Jerusalem: Prime Minister Malcolm Turnbull is to blame for the "turmoil and chaos" in the Australian government and parliament after the High Court's dual citizenship rulings, opposition leader Bill Shorten said on Sunday night.
Mr Shorten has arrived in Jerusalem for a round of political meetings and to attend the commemorative ceremony of the ANZAC Beersheba light horse charge 100 years ago.
Mr Turnbull had been due to arrive late Saturday for a Sunday meeting with Israel's Prime Minister Benjamin Netanyahu. However the Prime Minister delayed his flight and truncated his Israel plans in order to sort out the political mess left by the disqualification of Deputy Prime Minister Barnaby Joyce and others. He is now expected in Israel Monday afternoon, local time.
"All of this current turmoil and chaos in the Australian government and the Australian Parliament could have been avoided if Turnbull had simply stood Joyce aside until the High Court had made its decision," Mr Shorten said.
"But Mr Turnbull is too arrogant for that, and because of his arrogance and his poor judgement we've now got the current turmoil."
This lack of judgment was further underlined by Mr Turnbull's claim in Parliament in August that the High Court would make sure that Mr Joyce remained Deputy Prime Minister, which turned out to be "hopelessly wrong", Mr Shorten said.

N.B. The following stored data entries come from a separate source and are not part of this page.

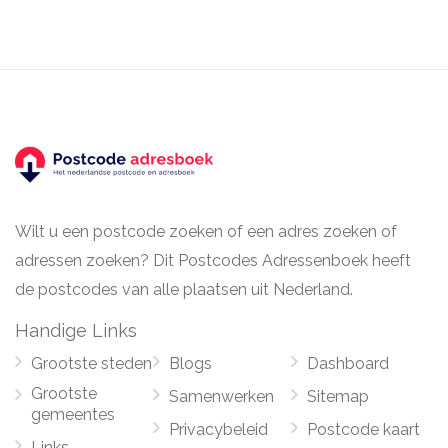
Wilt u een postcode zoeken of een adres zoeken of
adressen zoeken? Dit Postcodes Adressenboek heeft
de postcodes van alle plaatsen uit Nederland.
Handige Links
Grootste steden
Blogs
Dashboard
Grootste
Samenwerken
Sitemap
gemeentes
Privacybeleid
Postcode kaart
Links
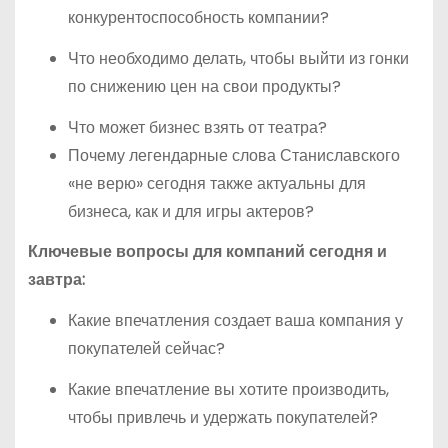
конкурентоспособность компании?
Что необходимо делать, чтобы выйти из гонки
по снижению цен на свои продукты?
Что может бизнес взять от театра?
Почему легендарные слова Станиславского
«не верю» сегодня также актуальны для
бизнеса, как и для игры актеров?
Ключевые вопросы для компаний сегодня и
завтра:
Какие впечатления создает ваша компания у
покупателей сейчас?
Какие впечатление вы хотите производить,
чтобы привлечь и удержать покупателей?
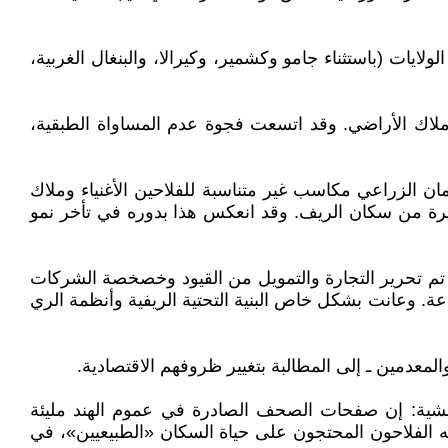
ايات (باستثناء جامو وكشمير، وكيرالا، والبنغال الغربية،
ء وملاك الأراضي. وقد اتسعت فجوة عدم المساواة الطبقية،
ن الزراعي مكاسب غير متناسبة للفلاحين الأغنياء وملاك
بيرة من سكان الريف. وقد انعكس هذا بدوره في تأخر نمو
 تم تحرير التجارة والتمويل من القيود وخصخصة الشركات
عة. وعانت بشكل خاص البنية التحتية الريفية وأنظمة الري
معدمين ـ إلى المطالبة بتغيير ظروفهم الاقتصادية.
هامشية: إن صفحات الصحف الصادرة في عموم الهند مليئة
ضه الفلاحون المحتجون على حياة السكان «الطبيعيين»، في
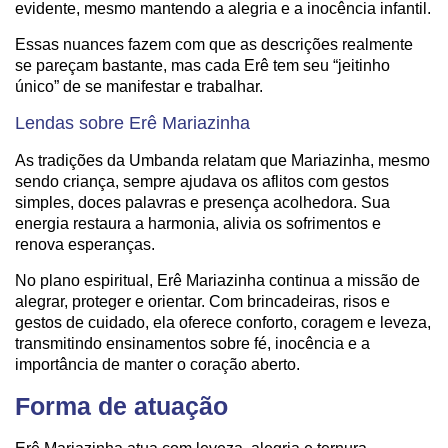
evidente, mesmo mantendo a alegria e a inocência infantil.
Essas nuances fazem com que as descrições realmente
se pareçam bastante, mas cada Erê tem seu “jeitinho
único” de se manifestar e trabalhar.
Lendas sobre Erê Mariazinha
As tradições da Umbanda relatam que Mariazinha, mesmo
sendo criança, sempre ajudava os aflitos com gestos
simples, doces palavras e presença acolhedora. Sua
energia restaura a harmonia, alivia os sofrimentos e
renova esperanças.
No plano espiritual, Erê Mariazinha continua a missão de
alegrar, proteger e orientar. Com brincadeiras, risos e
gestos de cuidado, ela oferece conforto, coragem e leveza,
transmitindo ensinamentos sobre fé, inocência e a
importância de manter o coração aberto.
Forma de atuação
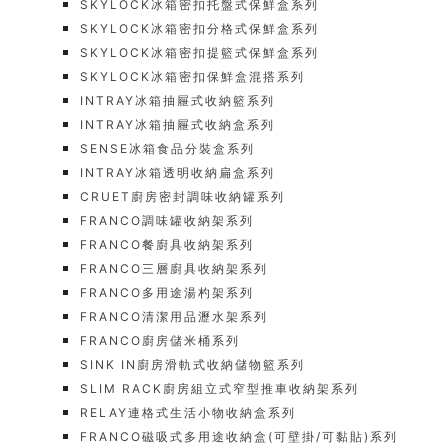
SKYLOCK冰箱密扣托盤式保鮮盒系列
SKYLOCK冰箱密扣分格式保鮮盒系列
SKYLOCK冰箱密扣提籃式保鮮盒系列
SKYLOCK冰箱密扣保鮮盒混搭系列
INTRAY冰箱抽屜式收納籃系列
INTRAY冰箱抽屜式收納盒系列
SENSE冰箱食品分裝盒系列
INTRAY冰箱透明收納扁盒系列
CRUET廚房密封調味收納罐系列
FRANCO調味罐收納架系列
FRANCO餐廚具收納架系列
FRANCO三層廚具收納架系列
FRANCO多用途湯杓架系列
FRANCO清潔用品瀝水架系列
FRANCO廚房儲米桶系列
SINK IN廚房滑軌式收納儲物籃系列
SLIM RACK廚房組立式窄型推車收納架系列
RELAY連格式生活小物收納盒系列
FRANCO磁吸式多用途收納盒(可壁掛/可黏貼)系列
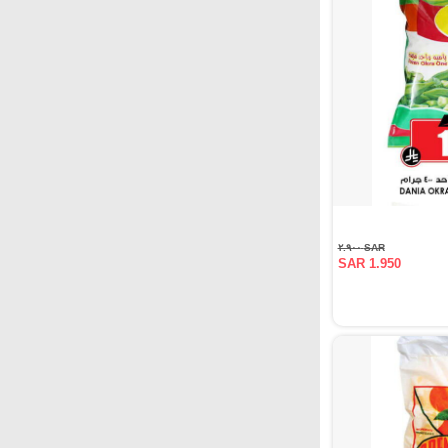
SAR ٢.٩٠٠
SAR 1.950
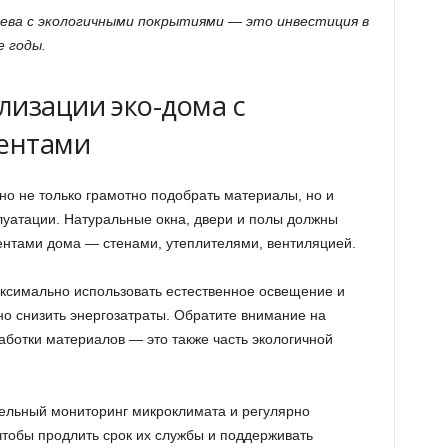
ева с экологичными покрытиями — это инвестиция в
е годы.
лизации эко-дома с
ентами
но не только грамотно подобрать материалы, но и
плуатации. Натуральные окна, двери и полы должны
ентами дома — стенами, утеплителями, вентиляцией.
аксимально использовать естественное освещение и
но снизить энергозатраты. Обратите внимание на
аботки материалов — это также часть экологичной
ельный мониторинг микроклимата и регулярно
чтобы продлить срок их службы и поддерживать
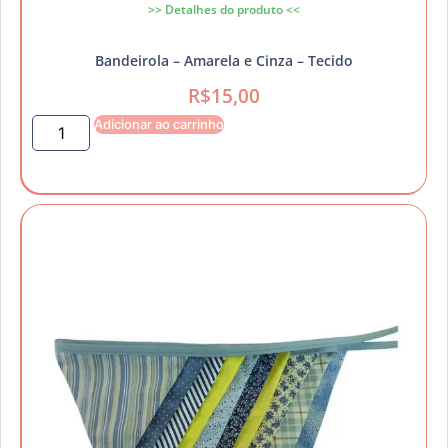
>> Detalhes do produto <<
Bandeirola – Amarela e Cinza – Tecido
R$
15,00
Adicionar ao carrinho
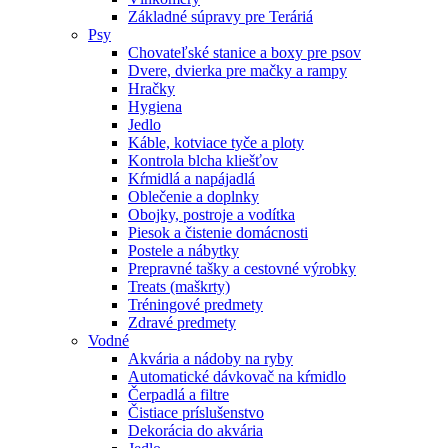
Základné súpravy pre Teráriá
Psy
Chovateľské stanice a boxy pre psov
Dvere, dvierka pre mačky a rampy
Hračky
Hygiena
Jedlo
Káble, kotviace tyče a ploty
Kontrola blcha kliešťov
Kŕmidlá a napájadlá
Oblečenie a doplnky
Obojky, postroje a vodítka
Piesok a čistenie domácnosti
Postele a nábytky
Prepravné tašky a cestovné výrobky
Treats (maškrty)
Tréningové predmety
Zdravé predmety
Vodné
Akvária a nádoby na ryby
Automatické dávkovač na kŕmidlo
Čerpadlá a filtre
Čistiace príslušenstvo
Dekorácia do akvária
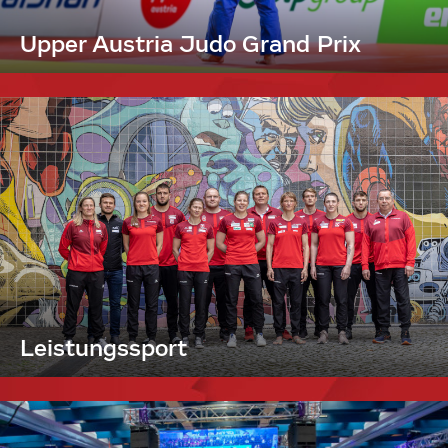
Upper Austria Judo Grand Prix
Leistungssport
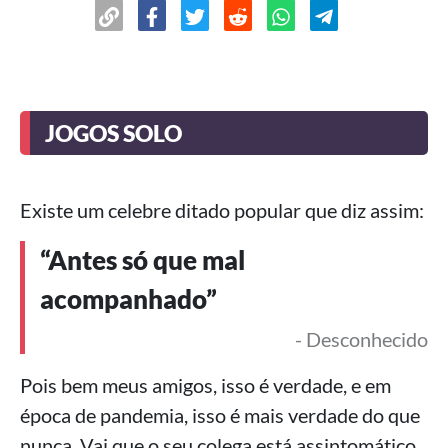
JOGOS SOLO
Existe um celebre ditado popular que diz assim:
“Antes só que mal
acompanhado”
- Desconhecido
Pois bem meus amigos, isso é verdade, e em
época de pandemia, isso é mais verdade do que
nunca. Vai que o seu colega está assintomático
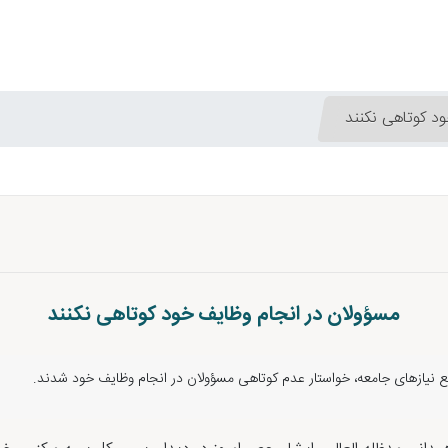
د کوتاهی نکنند
مسؤولان در انجام وظایف خود کوتاهی نکنند
ع نیازهای جامعه، خواستار عدم کوتاهی مسؤولان در انجام وظایف خود شدند.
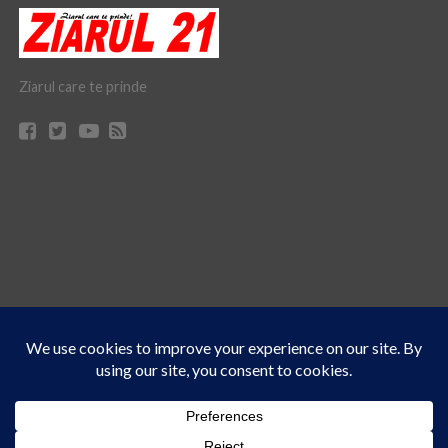
Ziarul care te prinde
Acest site folosește cookies. Navigând în continuare, vă exprimați acordul asupra folosirii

However Mr Turnbull was defended on Saturday evening by the Minister for Veterans' Affairs Dan Tehan, who said the change of plans in Israel was "not embarrassing - this sort of thing happens all the time".
"As a matter of fact the Israelis have done the same to us on quite a few occasions over the last decade," Mr Tehan - who is also visiting Israel with a contingent of Australian cyber security startups - said.
He said Mr Turnbull "will get everything he needs to get out of this (visit)".
"The Prime Minister backed his team, he was confident that a decision would have been made (by the High Court), in the end a different decision was made. You have to back your team."
On Monday Mr Shorten was due to visit the Aida Palestinian refugee camp near Bethlehem, Jerusalem to meet government and opposition leaders, and then Ramallah to meet Palestinian Prime Minister Rami Hamdallah.
On Tuesday he and Mr Turnbull will attend the Beersheba commemorative ceremony.
Mr Shorten said he supported Labor's national policy of pushing for a two-state solution, respecting the right of Israel to live within secure borders and the legitimate aspiration of the Palestinian people to have their own homeland.
But he said he recognised the genuine frustration within Labor and more widely in Australia and around the world at the lack of progress towards a two-state solution.
Mr Shorten said he would also raise with the Israeli government the case of fugitive school principal Malka Leifer who faces prosecution in relation to 74 alleged sexual offences against girls she taught at Adass Israel School in the Melbourne suburb of Elsternwick.
"The best way justice can be resolved is for justice to be dispensed in Australia," Mr Shorten said.
"I think it is a very serious matter and I will be raising it with the Israeli government."